==== Exercise input

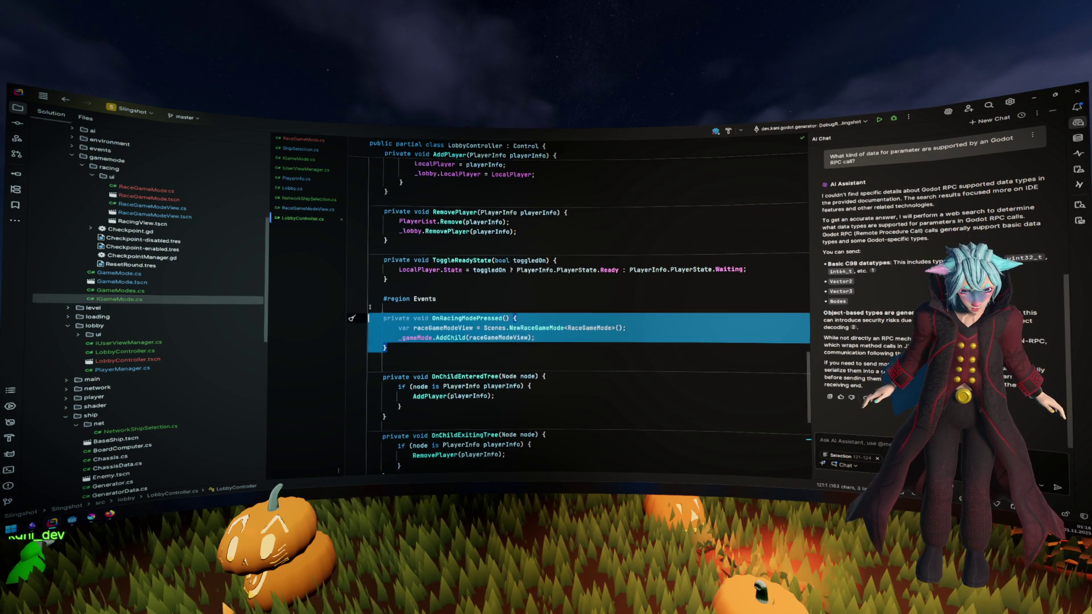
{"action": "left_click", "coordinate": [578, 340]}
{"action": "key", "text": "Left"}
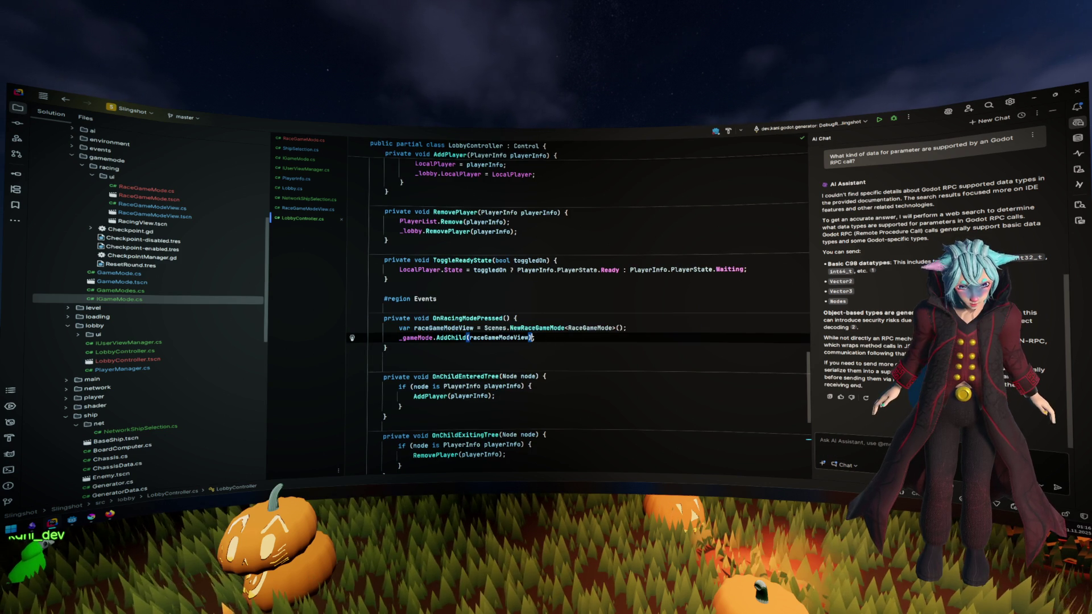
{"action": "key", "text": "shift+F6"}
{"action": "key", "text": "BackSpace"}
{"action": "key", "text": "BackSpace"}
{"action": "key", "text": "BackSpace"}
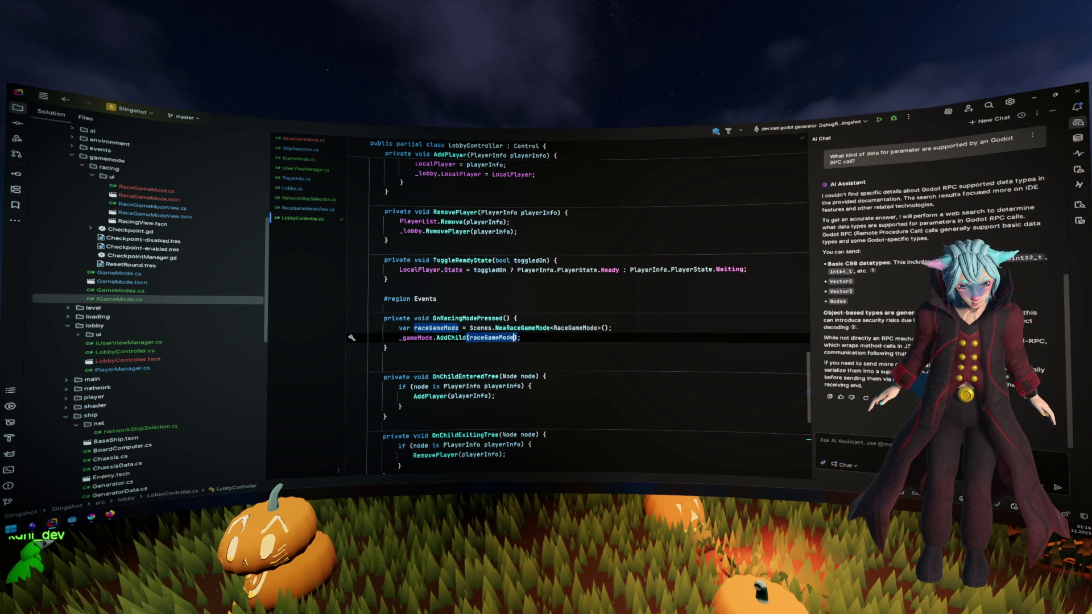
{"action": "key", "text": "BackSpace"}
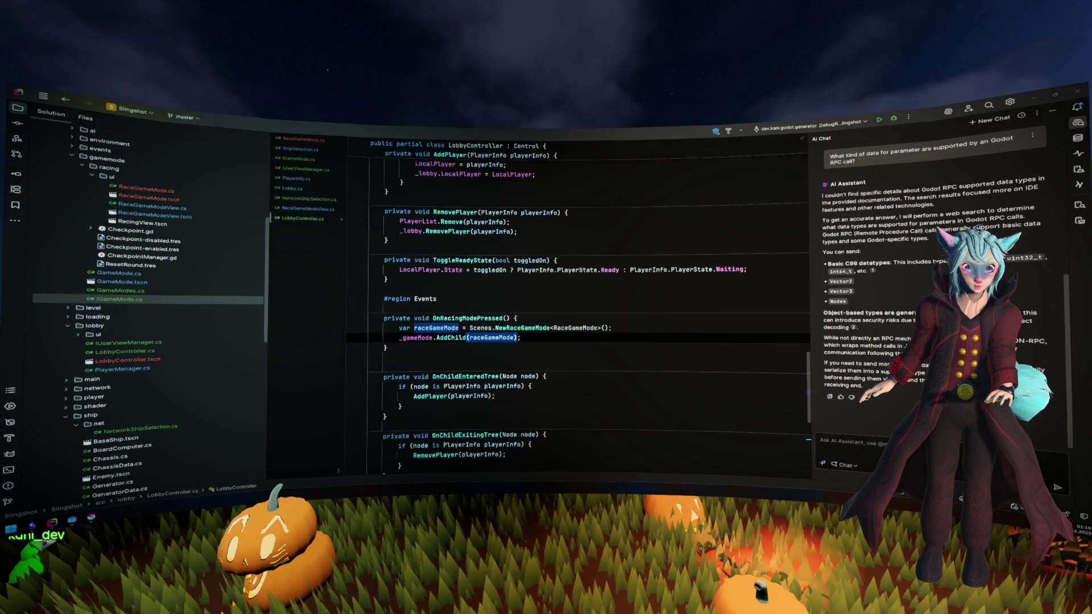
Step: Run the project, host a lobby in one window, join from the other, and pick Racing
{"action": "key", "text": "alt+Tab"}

========

The entries are to be written out again exactly, though without any images.

• _Problem solution_
{"action": "left_click", "coordinate": [578, 340]}
{"action": "key", "text": "Left"}
{"action": "key", "text": "shift+F6"}
{"action": "key", "text": "BackSpace"}
{"action": "key", "text": "BackSpace"}
{"action": "key", "text": "BackSpace"}
{"action": "key", "text": "BackSpace"}
Step: Run the project, host a lobby in one window, join from the other, and pick Racing
{"action": "key", "text": "alt+Tab"}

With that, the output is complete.